If the 2213 needed to be "burped" then maybe it wasn't primed properly to begin with? I have inline diffusers on a 2211, 2232, and a 2217 and never had a problem with Co2 bubbles in the canister. You had the inline diffuser on the outlet correct?


----------



## sailnut (Nov 26, 2010)

The problem went away at night when the co2 was off. The filter was dead silent. I had the Atomic in both the inlet and outlet tubes and there was always the need to burp the thing.

I had a lot of filter floss in the media basket and perhaps that slowed the flow rate to the point that the excess co2 accumulated. 

The fact remains that the Fluval does not gave this problem and I have even more floss in it.


----------



## pupdawg (Mar 31, 2011)

One of the main reasons I stopped using filter floss (unless I'm trying to clear the water of detritus) as a regular filter media is because it clogs very quickly. 

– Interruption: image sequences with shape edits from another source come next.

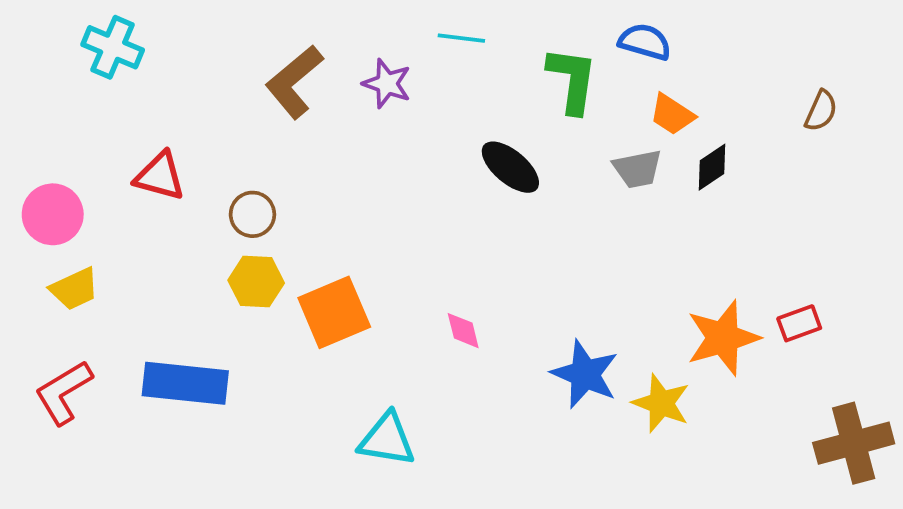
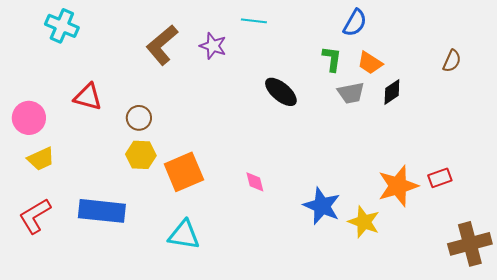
blue semicircle: (645, 42) -> (355, 23), turned 104
green L-shape: (572, 80) -> (332, 59), moved, size x0.7
cyan triangle: (387, 440) -> (184, 235), moved

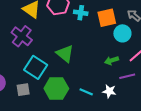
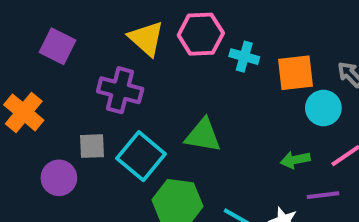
purple cross: (22, 36) -> (120, 90), turned -30
green triangle: (65, 54) -> (203, 135), turned -36
gray square: (23, 90) -> (92, 146), moved

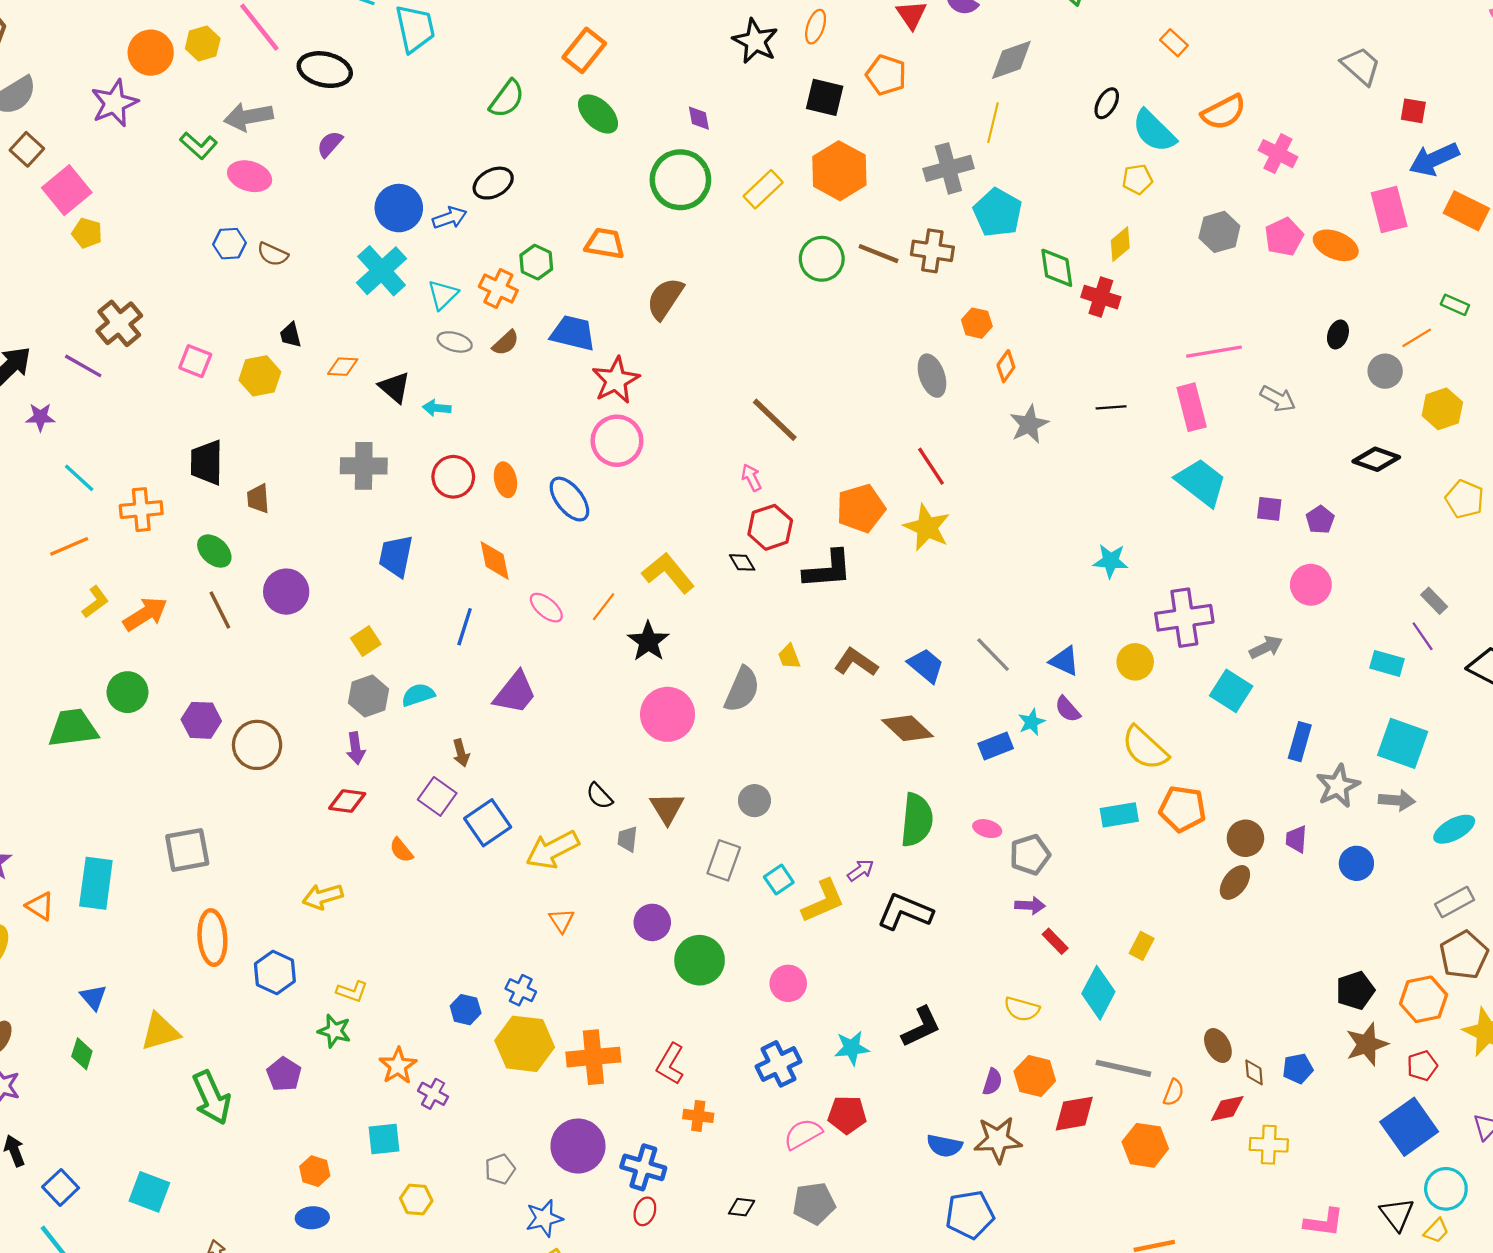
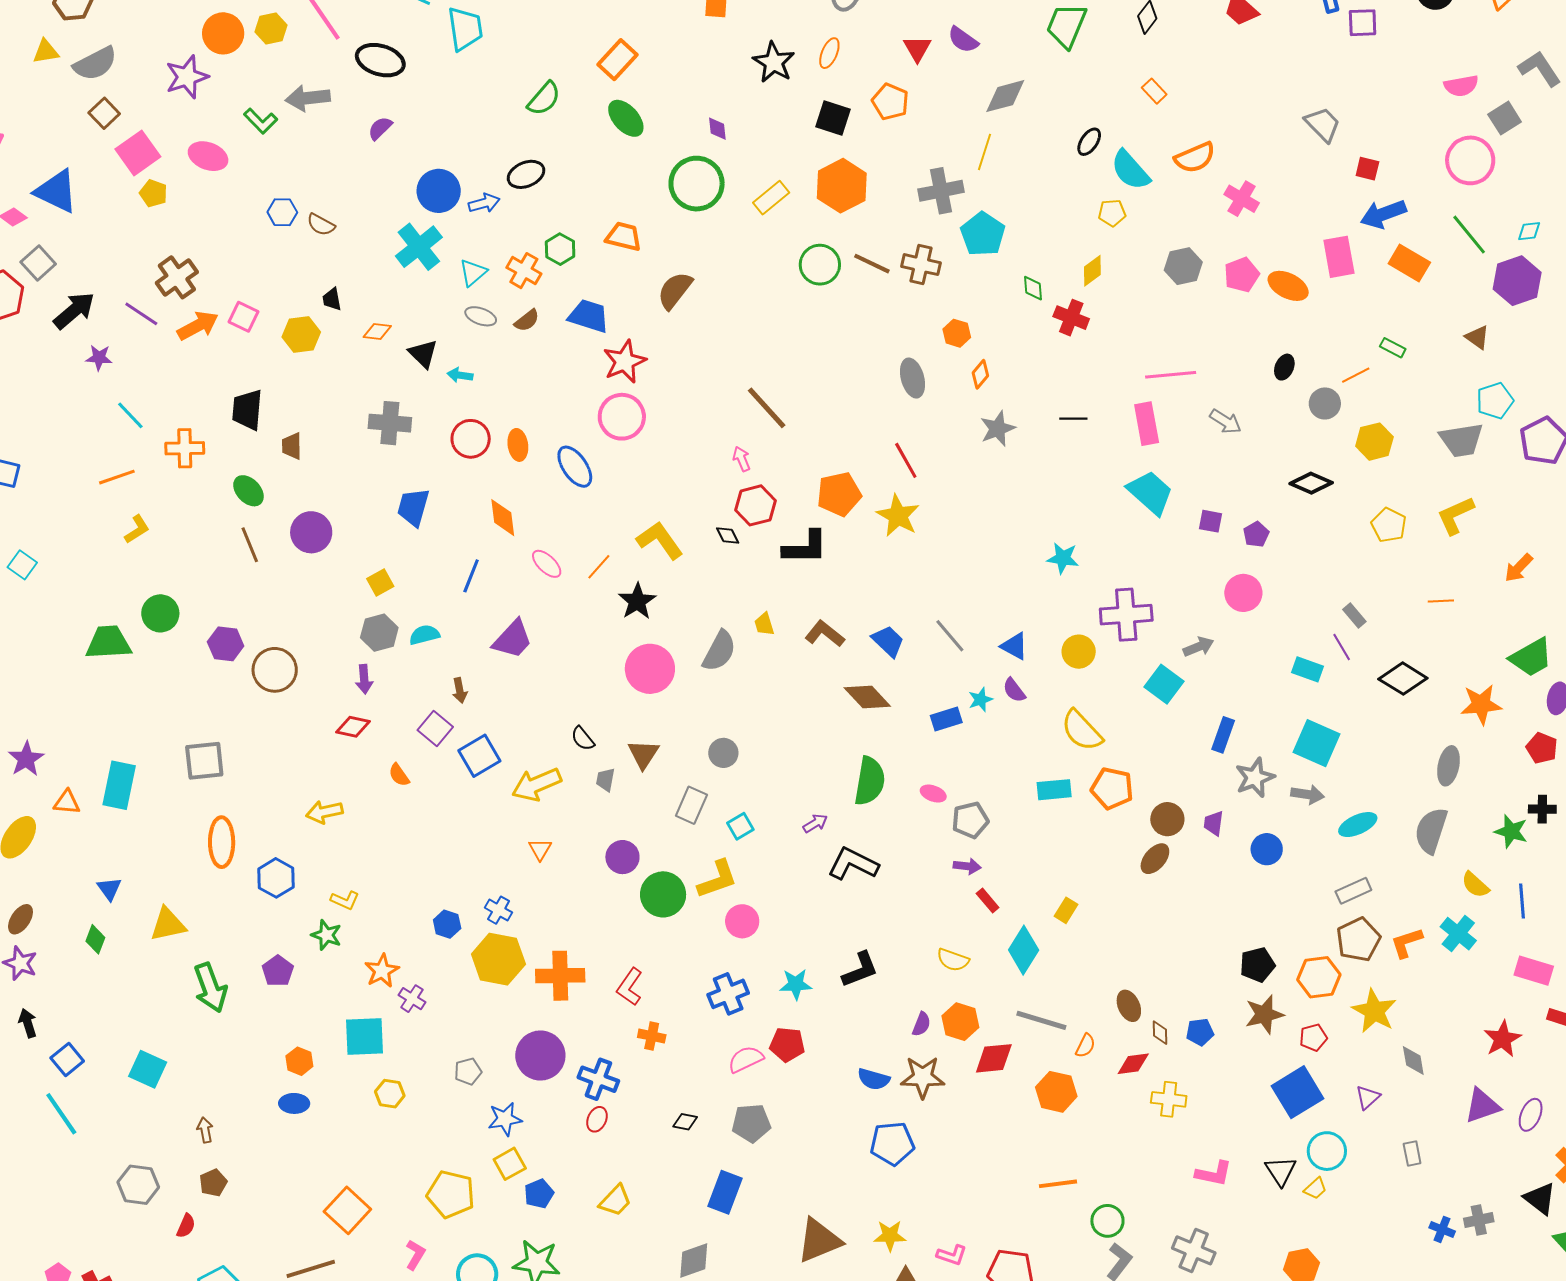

In the case of the Eheim filters the design places the impeller assembly at the top of the canister and if flow is restricted air will accumulate causing it to make the "grrrrr...grrrr" sound every time an air bubble gets chopped up by the impeller. If you had removed the filter floss it probably would've run fine. 

But it's not because of the filter or the inline diffuser.


----------



## sailnut (Nov 26, 2010)

It seemed to me that somehow the CO2 bubbles from the diffuser were working their way (backwards) into the canister. I do not believe that the problem arose from CO2 bubbles in the tank making their way through the foam pre filter.

The fact is that the Hagen/Fluval is not affected by the identical setup.


----------



## 150EH (Dec 6, 2004)

I'd agree with Kevmo911 if you see bubbles it is not very efficient and some type of ractor would be better and save gas. Look here for DIY reactor http://www.rexgrigg.com/diy-reactor.htm and if you have $110 I think this is the best one availible http://www.aquariumplants.com/CarbonDoser_EXT5000_External_Reactor_5000_p/ext5000.htm


----------



## sailnut (Nov 26, 2010)

I see 4 right angle fittings on that device. I would think they would play havoc with the flow volume!

The Atomiic/GLA which I am using are straight through devices. Attached to the Fluval exit line and when properly lit I can sometimes see a very LIGHT fog at the exit of the return nozzle. Apparently when distributed through the tank it dissolves or escapes via the water/air interface.

Aside from my dislike for the ribbed tubing I find little to dislike in this device particularly because I was able to purchase it for less the $90 delivered


----------



## Dave-H (Jul 29, 2010)

I've did a DIY reactor and it works perfectly. If you are like me and prefer clear water to the 7-up effect, think about doing a reactor! Very easy to make and it also keeps gear out of your tank. I see no reduction in flow with my Eheim 2236.


----------



## sailnut (Nov 26, 2010)

The problem with a reactor is that I have no where to place it. The CO2 equipment and canister is next to the tank (its on a metal draw equipped) storage cabinet in my large kitchen. The Rexx reactor is about 16" high which is equal to the height of the tank. Obviously it won't work. To bad!


----------



## kevmo911 (Sep 24, 2010)

sailnut said:


> I see 4 right angle fittings on that device. I would think they would play havoc with the flow volume!


I agree, every right angle will slow flow. On my DIY reactor, I have two 90 degree turns, but they're both 2" PVC curved turns so as to minimize slowdown. None of the tubing or fittings include sharp turns. A reactor itself will unfortunately add 1 to 2' (depending on reactor style) of climb for the water, which will slow down flow, but in my happy little world it's a worthwhile sacrifice


----------